Fig. 4.

Coexpression with dSLIP1 reduces BK current amplitudes. Current amplitudes at 100 mV were determined in inside-out patches from oocytes excised into 10 μmCa²⁺ (A, B) or by using the two-electrode voltage clamp (C). Oocytes expressed dSlo (A), hSlo (B), or Shaker (C) channels either alone (left columns) or in combination with dSLIP1 (middle columns) or with dSLIP1 and dSlo-C665–1164 (right columns).

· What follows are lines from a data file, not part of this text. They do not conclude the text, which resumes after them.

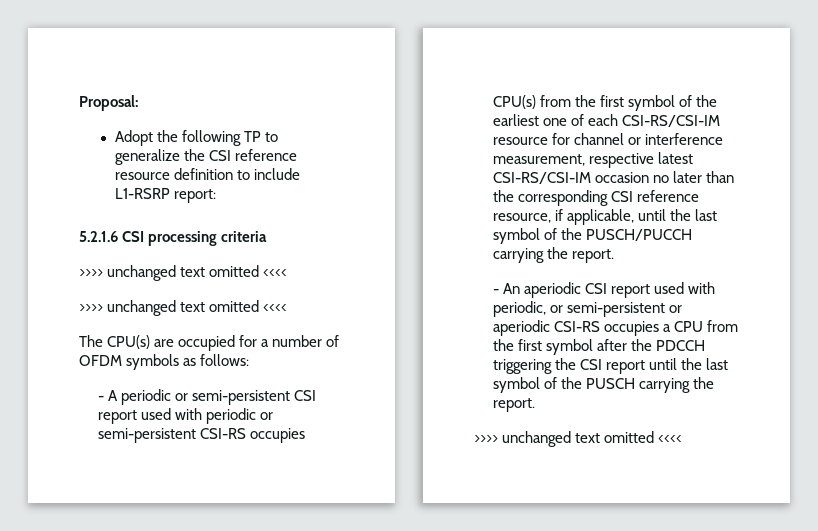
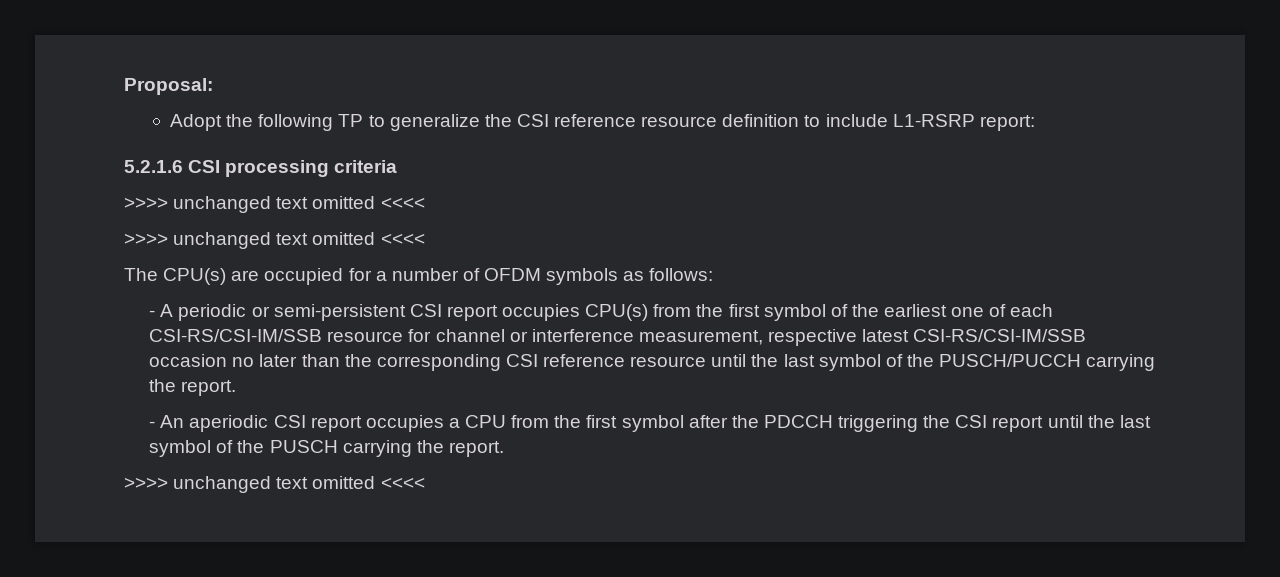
[141,408,274,424] [98,428,247,443] used with periodic or semi-persistent CSI-RS -> (498, 313) none
[622,115,721,127] CSI-RS/CSI-IM -> [149,329,323,342] CSI-RS/CSI-IM/SSB
[493,172,592,184] CSI-RS/CSI-IM -> [913,329,1087,342] CSI-RS/CSI-IM/SSB
[493,209,635,225] resource, if applicable, -> [630,356,707,367] resource
[654,282,716,294] [493,301,683,317] [493,320,601,336] used with periodic, or semi-persistent or aperiodic CSI-RS -> (362, 424) none

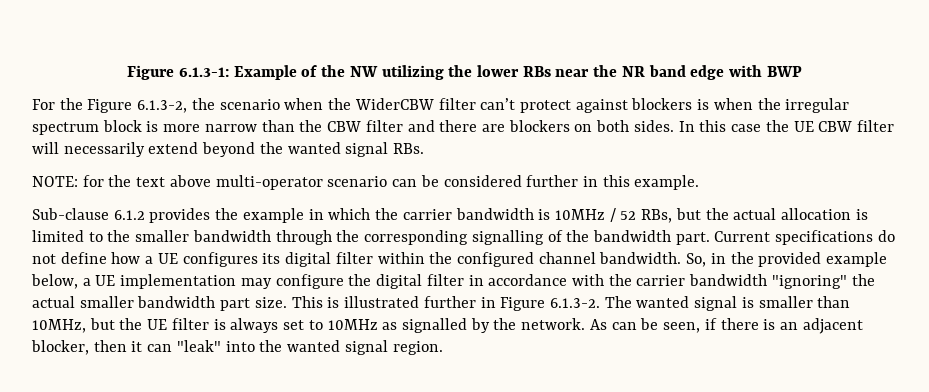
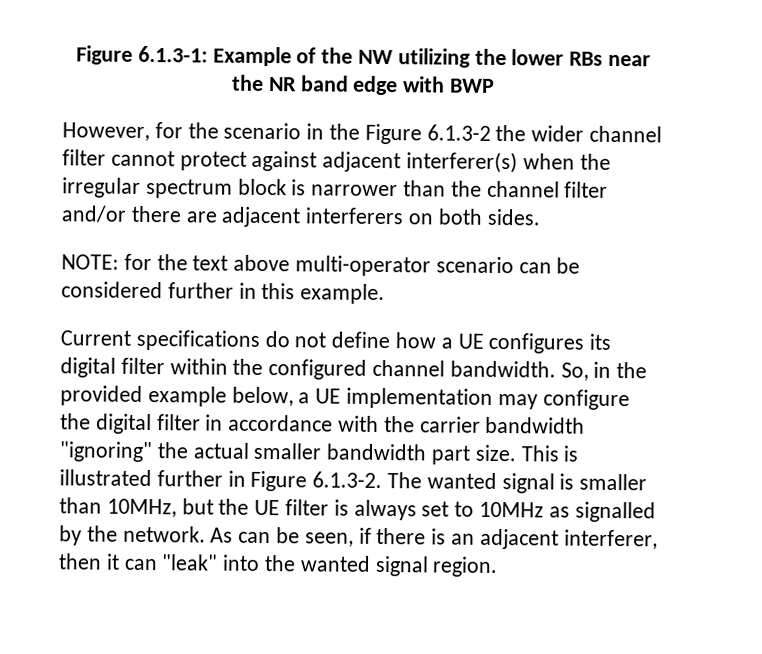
[32,98,710,113] For the Figure 6.1.3-2, the scenario when the WiderCBW filter can’t protect against blockers is -> [62,122,663,145] [62,149,519,174] However, for the scenario in the Figure 6.1.3-2 the wider channel filter cannot protect against adjacent interferer(s)
[163,120,894,132] [32,142,425,157] more narrow than the CBW filter and there are blockers on both sides. In this case the UE CBW filter will necessarily extend beyond the wanted signal RBs. -> [311,180,609,198] [61,205,541,228] narrower than the channel filter and/or there are adjacent interferers on both sides.
[32,208,868,223] [32,230,710,245] Sub-clause 6.1.2 provides the example in which the carrier bandwidth is 10MHz / 52 RBs, but the actual allocation is limited to the smaller bandwidth through the corresponding signalling of the bandwidth part. -> (386, 294) none
[31,340,89,355] blocker, -> [563,529,658,550] interferer,

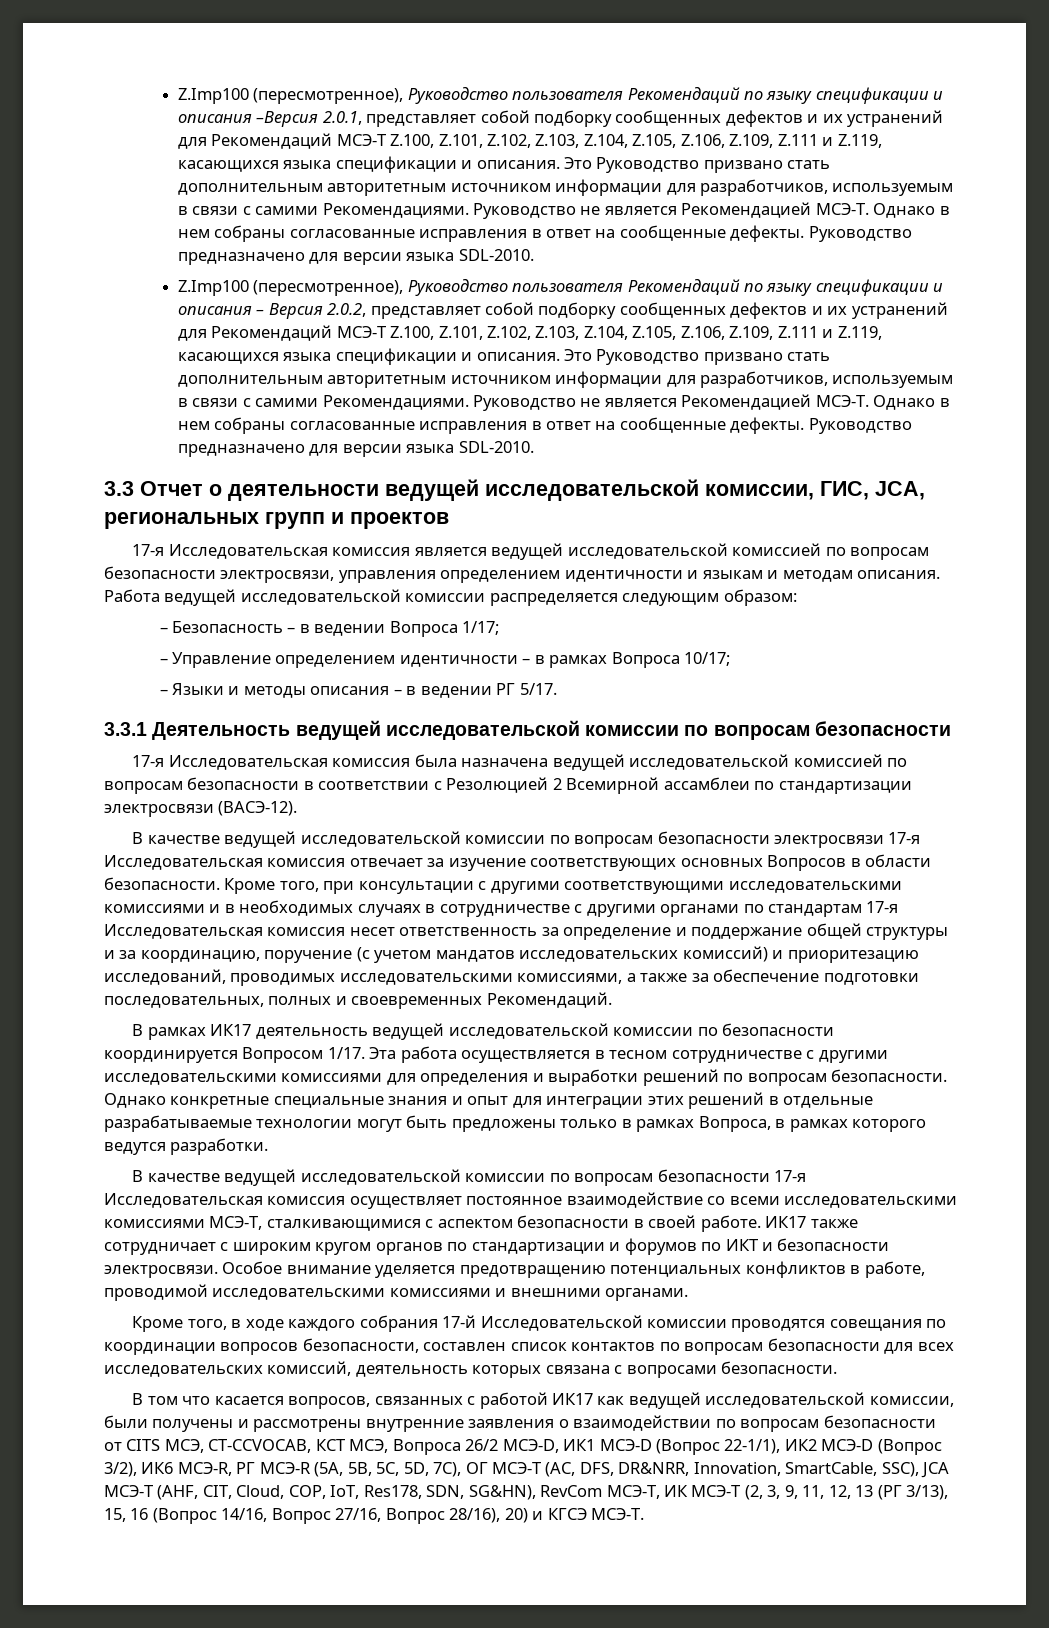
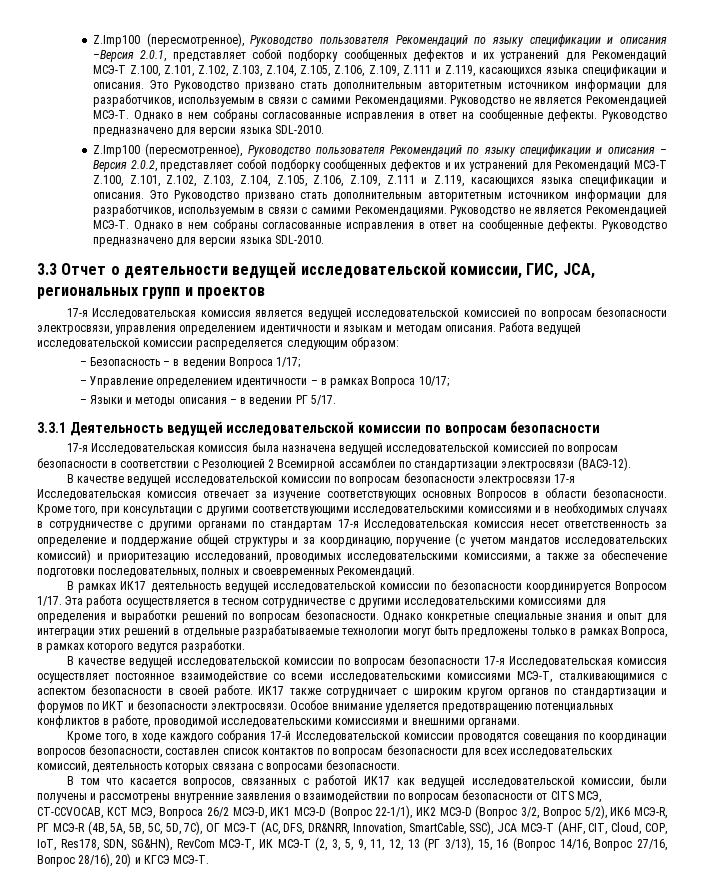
[104,1462,137,1477] 3/2), -> [521,805,607,819] 3/2, Вопрос 5/2),
[314,1462,344,1477] (5A, -> [87,821,126,835] (4В, 5A,
(781, 1492) none -> [344,839,353,851] 5,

Patch currents are shown as box plots in which the median is represented by a line separating the upper and lower quartiles (UQ, LQ). The box (interquartile distance, IQD) contains ± 25% of the data points; the error bars mark the minimum and maximum values that fall within UQ + 1.5 × IQD and LQ + 1.5 × IQD. The outliers in A and B were recorded from a single oocyte in each case. The numbers of patches in each plot were 21 for dSlo and dSlo + dSLIP1, 18 for dSlo + dSLIP1 + dSlo-C665–1164, and 15 for hSlo, hSlo + dSLIP1 and for hSlo + dSLIP1 + dSlo-C665–1164. Also examined were 11 oocytes expressing Shaker or Shaker + dSLIP1 and 6 oocytes expressing Shaker + dSLIP1 + dSlo-C665–1164.